Ekay Economic Consultants, Inc., in partnership with the Center for Regional Studies at the University of Nevada, Reno, is pleased to introduce our new Housing Affordability Index (HAI) for the Reno Sparks MSA. The HAI compares family income necessary to purchase a median priced home in Washoe County to the median family income in the region. This index will be updated quarterly and was recently created due to non-credible home values and sometimes inconsistent data provided by other indexes from non-local sources.
The Reno MSA Housing Affordability Index is based on a ratio of median family income to qualifying family income, the income necessary to purchase a median priced home in Washoe County. Qualifying income is estimated using a proprietary mortgage calculator with inputs for median home price, average 30-year fixed mortgage rate, and housing-related expenses (property tax, utilities, and mortgage insurance). The index is based on annual data between 1997 and 2018, with data starting in the 1st Quarter (1Q) 2019 reported on quarterly basis.
The following variables are included in the index:
A ratio of 100 indicates that median family income is sufficient to purchase a median-priced home. A ratio below 100 indicates median income is less than qualifying income and affordability issues exist. For example, the 2Q 2019 index of 84.89 indicates median family income is 15.11% below the income necessary to qualify for median priced home.
The index increased by 0.16% between 1Q and 2Q 2019, making homes in the region slightly more affordable. This is due to a small increase in estimated median family income and a larger decline in the quarterly mortgage rate, which declined more than the median home price increase. The index increased by 3.51% compared to 2018, mainly due to declines in the mortgage rate.
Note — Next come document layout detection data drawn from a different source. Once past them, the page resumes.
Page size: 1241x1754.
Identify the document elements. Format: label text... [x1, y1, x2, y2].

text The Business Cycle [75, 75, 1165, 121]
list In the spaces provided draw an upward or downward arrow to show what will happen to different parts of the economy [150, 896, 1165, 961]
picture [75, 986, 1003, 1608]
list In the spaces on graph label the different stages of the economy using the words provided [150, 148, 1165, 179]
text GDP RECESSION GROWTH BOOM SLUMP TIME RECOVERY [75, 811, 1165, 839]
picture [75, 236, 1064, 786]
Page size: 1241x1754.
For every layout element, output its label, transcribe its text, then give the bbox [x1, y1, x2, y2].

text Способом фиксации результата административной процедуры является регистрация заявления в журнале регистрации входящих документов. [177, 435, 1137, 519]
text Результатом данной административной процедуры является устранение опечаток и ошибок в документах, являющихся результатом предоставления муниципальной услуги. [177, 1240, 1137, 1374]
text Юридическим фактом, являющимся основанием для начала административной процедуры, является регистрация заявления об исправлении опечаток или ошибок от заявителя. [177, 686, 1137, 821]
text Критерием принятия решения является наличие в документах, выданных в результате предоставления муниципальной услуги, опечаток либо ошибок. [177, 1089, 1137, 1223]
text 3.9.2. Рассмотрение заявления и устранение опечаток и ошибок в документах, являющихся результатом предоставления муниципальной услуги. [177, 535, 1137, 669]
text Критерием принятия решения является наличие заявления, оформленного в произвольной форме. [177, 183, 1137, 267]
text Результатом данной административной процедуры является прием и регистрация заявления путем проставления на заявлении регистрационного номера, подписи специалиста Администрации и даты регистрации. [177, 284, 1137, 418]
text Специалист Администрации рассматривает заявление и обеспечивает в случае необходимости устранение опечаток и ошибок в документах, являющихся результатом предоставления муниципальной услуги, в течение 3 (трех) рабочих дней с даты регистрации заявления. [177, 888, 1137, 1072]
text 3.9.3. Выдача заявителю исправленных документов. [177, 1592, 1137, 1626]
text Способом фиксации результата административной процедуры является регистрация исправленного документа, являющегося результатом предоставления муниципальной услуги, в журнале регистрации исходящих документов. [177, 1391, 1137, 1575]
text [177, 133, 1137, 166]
Historically, the index saw its lowest period of affordability since 1997 (63.65) in 2006, indicating median area income was 36.35% below the level required to buy a median priced home. The highest level of affordability was reached in 2012 at an index of level 176.50, with median income 76.5% greater than necessary to purchase a median priced home in the area. These affordability levels (up and down) were driven primarily by significant home price growth and declines in the area during the time.